╭─ Data under study

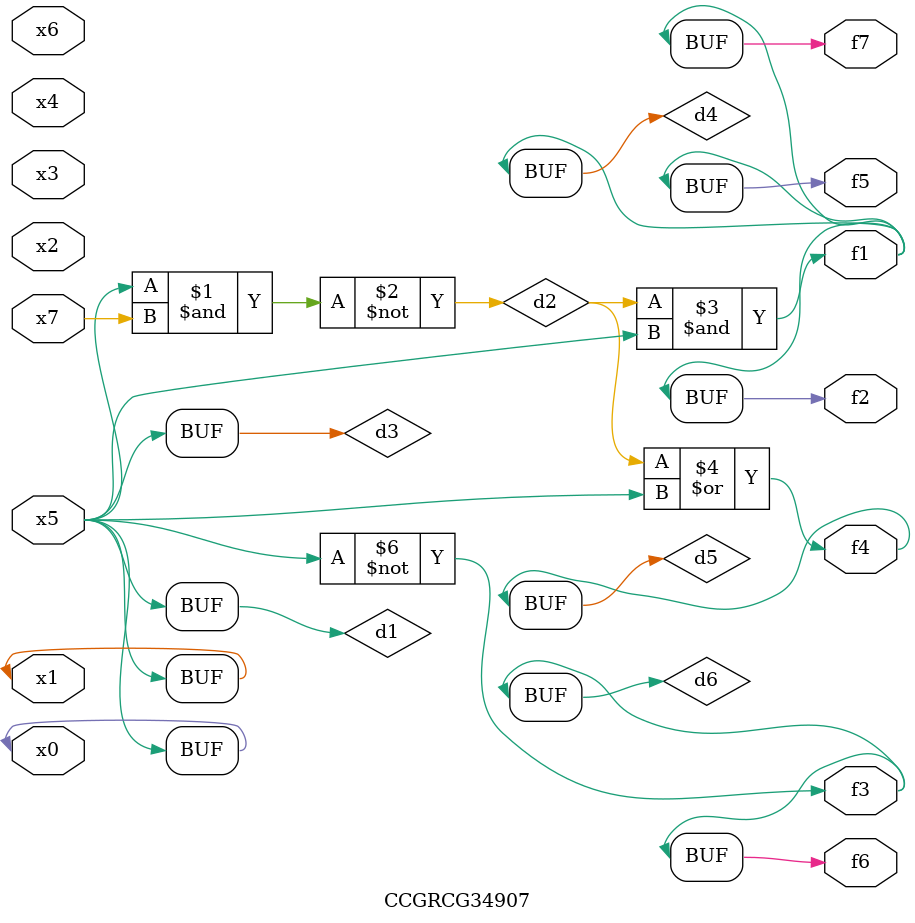
<source format=v>
module CCGRCG34907(
	input x0, x1, x2, x3, x4, x5, x6, x7,
	output f1, f2, f3, f4, f5, f6, f7
);

	wire d1, d2, d3, d4, d5, d6;

	buf (d1, x0, x5);
	nand (d2, x5, x7);
	buf (d3, x0, x1);
	and (d4, d2, d3);
	or (d5, d2, d3);
	nor (d6, d1, d3);
	assign f1 = d4;
	assign f2 = d4;
	assign f3 = d6;
	assign f4 = d5;
	assign f5 = d4;
	assign f6 = d6;
	assign f7 = d4;
endmodule

</source>
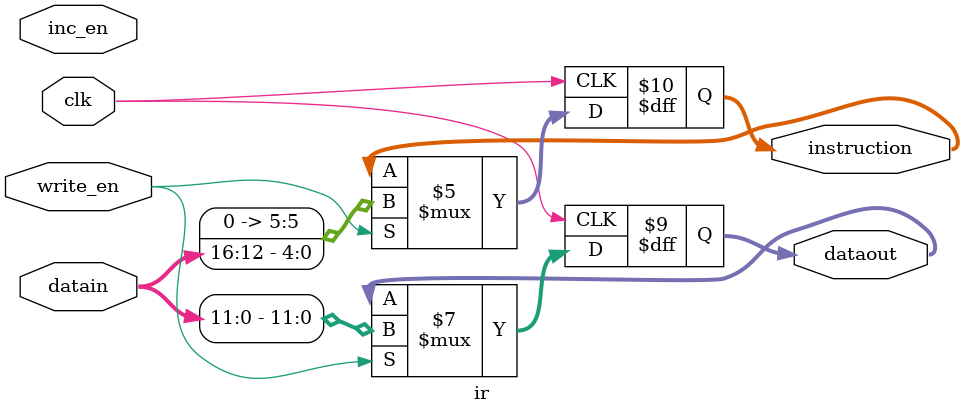
<source format=v>

module ir #(
    parameter N=17
) (
    input clk,
    input write_en,
    // input read_en,
    input [N-1:0] datain,
    input inc_en,
    output reg [11:0] dataout = 12'd0,
    output reg [5:0] instruction = 6'd0
    
);

    always @(posedge clk) begin
        if (write_en == 1)
        begin
            dataout <= datain[11:0];//lower half is feed to bus
            instruction <= {1'd0,datain[16:12]};//higher half is the instruction
        end
        // if (read_en == 4'd4)
        //     dataout <= datain[11:0];//lower half is feed to bus for either ar or pc
    end
    
endmodule
</source>
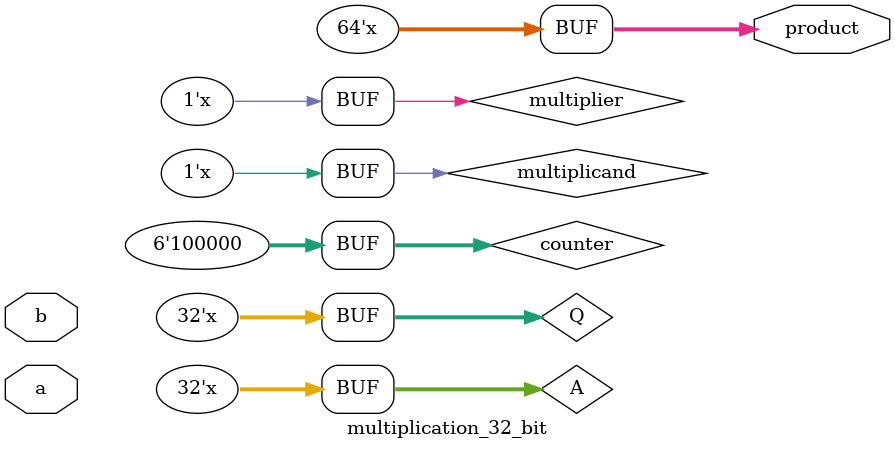
<source format=v>
module multiplication_32_bit (
  input signed [31:0] a, b,
  output signed [63:0] product,

);

reg [31:0] A, Q;
reg [5:0] counter;

always @ (multiplicand or multiplier) begin
    A = multiplicand;
    Q = multiplier;
    counter = 6'd32;
    product = 64'b0;
end

always @ (counter) begin
    case (Q[1:0])
      2'b00 : begin
        A = {A[30:0], A[31]};
        Q = {Q[30:1], Q[31]};
      end 
      2'b01 : begin
        product = product + A;
        A = {A[30:0], A[31]};
        Q = {Q[30:1], Q[31]};
      end
      2'b10 : begin
        product = product - A;
        A = {A[30:0], A[31]};
        Q = {Q[30:1], Q[31]};
      end
      2'b11 : begin
        A = {A[30:1], A[31]};
        Q = {Q[30:0], Q[31]};
      end   
    endcase
   counter = counter - 1;
end
  
endmodule
</source>
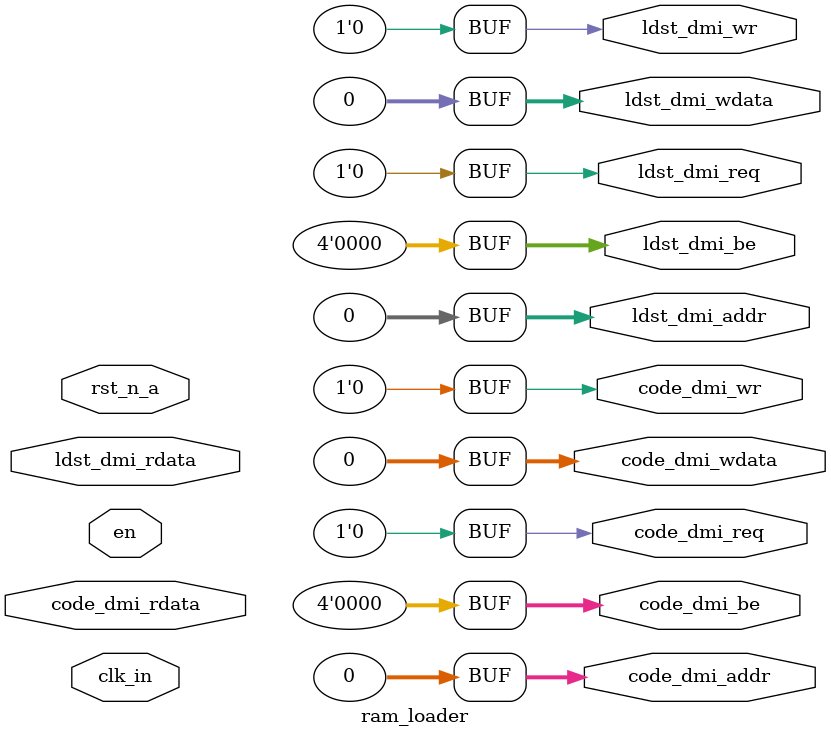
<source format=v>

module ram_loader (clk_in,
  rst_n_a,

  code_dmi_rdata,
  code_dmi_req,
  code_dmi_addr,
  code_dmi_wdata,
  code_dmi_wr,
  code_dmi_be,
  ldst_dmi_rdata,
  ldst_dmi_req,
  ldst_dmi_addr,
  ldst_dmi_wdata,
  ldst_dmi_wr,
  ldst_dmi_be,

  en);

`include "arcutil_pkg_defines.v"
`include "extutil.v"
`include "che_util.v"
`include "xdefs.v"

input   clk_in; 
input   rst_n_a; 

// Global halt signal
//
input   en; 

// ICCM RAM DMI interface
// 
input  [31:0] code_dmi_rdata ;
// 
output code_dmi_req;
output [31:0] code_dmi_addr;
output [31:0] code_dmi_wdata;
output code_dmi_wr;
output [3:0] code_dmi_be;

// DCCM RAM DMI interface
//
input   [31:0] ldst_dmi_rdata;
//
output  ldst_dmi_req;
output  [31:0] ldst_dmi_addr;
output  [31:0] ldst_dmi_wdata;
output  ldst_dmi_wr;
output  [3:0] ldst_dmi_be;


assign code_dmi_req   = 1'b 0;
assign code_dmi_wr    = 1'b 0;
assign code_dmi_addr  = {(32){1'b 0}};
assign code_dmi_wdata = {(32){1'b 0}};
assign code_dmi_be    = {4{1'b 0}};


//  DCCM RAM DMI interface
// 
assign ldst_dmi_req   = 1'b 0;
assign ldst_dmi_wr    = 1'b 0;
assign ldst_dmi_addr  = {32{1'b 0}};
assign ldst_dmi_wdata = {32{1'b 0}};
assign ldst_dmi_be    = {4 {1'b 0}};

endmodule

</source>
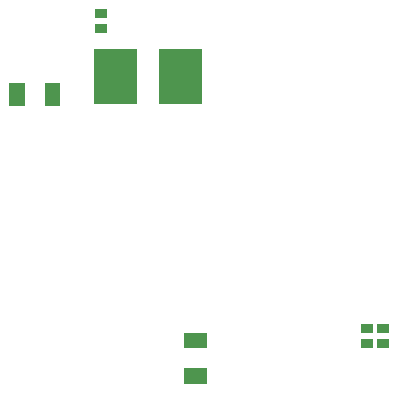
<source format=gbr>
G04 start of page 10 for group -4015 idx -4015 *
G04 Title: (unknown), toppaste *
G04 Creator: pcb 1.99z *
G04 CreationDate: Tue Dec  8 20:21:47 2015 UTC *
G04 For: commonadmin *
G04 Format: Gerber/RS-274X *
G04 PCB-Dimensions (mil): 1410.00 1650.00 *
G04 PCB-Coordinate-Origin: lower left *
%MOIN*%
%FSLAX25Y25*%
%LNTOPPASTE*%
%ADD85R,0.0295X0.0295*%
%ADD84R,0.1450X0.1450*%
%ADD83R,0.0512X0.0512*%
G54D83*X21810Y117181D02*Y114819D01*
X10000Y117181D02*Y114819D01*
G54D84*X42700Y124000D02*Y120000D01*
X64500Y124000D02*Y120000D01*
G54D83*X68319Y34000D02*X70681D01*
X68319Y22190D02*X70681D01*
G54D85*X131508Y38000D02*X132492D01*
X131508Y32882D02*X132492D01*
X37508Y137882D02*X38492D01*
X37508Y143000D02*X38492D01*
X126008Y38000D02*X126992D01*
X126008Y32882D02*X126992D01*
M02*

</source>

╰─

## Work task
Which lines above hold the string "interface"? Copy every one of them.

## Reply
// ICCM RAM DMI interface
// DCCM RAM DMI interface
//  DCCM RAM DMI interface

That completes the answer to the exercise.